This month's featured oil painting is Manet's 'Nana'.
Edouard Manet (1832-1883) was born in Paris to an affluent and well connected
family. His mother, Eugenie-Desiree Fournier, was the goddaughter of the Swedish
Crown prince, Charles Bernadotte, from whom the current Swedish monarchs are
descended. His father, Auguste Manet, was a French judge who expected Edouard
to pursue a career in law. His uncle, Charles Fournier, encouraged him to
pursue oil painting and often took young Manet to the Louvre. From 1850 to 1856,
after failing the examination to join the navy, Manet studied under the
academic painter Couture. In his spare time he copied the old master oil
paintings in the Louvre. He visited Italy,
Germany, and Holland, during which
time he absorbed the influences of the Dutch oil painter Frans Hals, and the
Spanish artists Velaquez and Goya.
Nana is an example of one of Manets later artworks
which follows Olympia and Le Dejeuner sur l herbe. This oil painting
is somewhat less shocking then its predecessors because the woman is clothed.
Still she remains similar to the other two oil paintings in her defiant stare
and prominence in the painting. The fact that her male caller is such an
unimportant part of the composition did cause a stir. For a man to play such a
minor role to woman, a courtesan no less, in the same oil painting was not
usually done. Everyone is looking at Nana. The mirror is aimed at her and her
caller is looking at her, Nana is of course aware of her visitor.
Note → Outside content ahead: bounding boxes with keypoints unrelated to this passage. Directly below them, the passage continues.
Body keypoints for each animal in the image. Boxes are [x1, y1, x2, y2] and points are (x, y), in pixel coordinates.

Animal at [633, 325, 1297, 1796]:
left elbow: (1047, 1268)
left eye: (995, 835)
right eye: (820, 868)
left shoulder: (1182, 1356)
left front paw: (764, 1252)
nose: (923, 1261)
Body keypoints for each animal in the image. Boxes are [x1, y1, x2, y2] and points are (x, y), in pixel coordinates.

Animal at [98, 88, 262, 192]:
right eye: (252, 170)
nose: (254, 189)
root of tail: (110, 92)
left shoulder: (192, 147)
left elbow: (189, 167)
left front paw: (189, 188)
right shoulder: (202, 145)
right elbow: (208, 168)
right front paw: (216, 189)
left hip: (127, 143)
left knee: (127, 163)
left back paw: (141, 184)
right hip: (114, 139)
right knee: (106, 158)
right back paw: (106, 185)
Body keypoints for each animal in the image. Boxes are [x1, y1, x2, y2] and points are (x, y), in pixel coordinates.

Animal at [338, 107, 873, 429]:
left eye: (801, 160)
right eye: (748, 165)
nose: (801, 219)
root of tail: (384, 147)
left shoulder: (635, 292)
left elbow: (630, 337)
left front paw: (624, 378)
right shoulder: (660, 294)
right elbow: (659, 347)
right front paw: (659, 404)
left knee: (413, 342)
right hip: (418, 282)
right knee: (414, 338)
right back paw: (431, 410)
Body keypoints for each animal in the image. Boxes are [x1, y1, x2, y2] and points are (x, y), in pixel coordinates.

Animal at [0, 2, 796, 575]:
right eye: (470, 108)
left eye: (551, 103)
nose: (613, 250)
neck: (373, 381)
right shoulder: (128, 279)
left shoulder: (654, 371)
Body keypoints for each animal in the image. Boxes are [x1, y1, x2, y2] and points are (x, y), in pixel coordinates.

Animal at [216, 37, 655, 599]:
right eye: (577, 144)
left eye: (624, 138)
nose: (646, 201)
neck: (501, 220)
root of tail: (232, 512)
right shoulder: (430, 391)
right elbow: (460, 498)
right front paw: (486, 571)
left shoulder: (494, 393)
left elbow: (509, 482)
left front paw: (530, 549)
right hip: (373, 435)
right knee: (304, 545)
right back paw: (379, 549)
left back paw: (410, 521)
She in return
stared out from the center of the painting with a slight smile. Nana meets the
eye of the viewer. This was scandalous because it suggested that she was equal
to the viewer or at the very least not ashamed. The fact that Manet is putting
a face on a courtesan and is moving her into the public eye was not something
that was done at the time. Giving the courtesan in this oil painting a name
clearly showed everyone that such people existed at the time. Although everyone
knew they hated to be reminded and pretended that prostitution did not exist.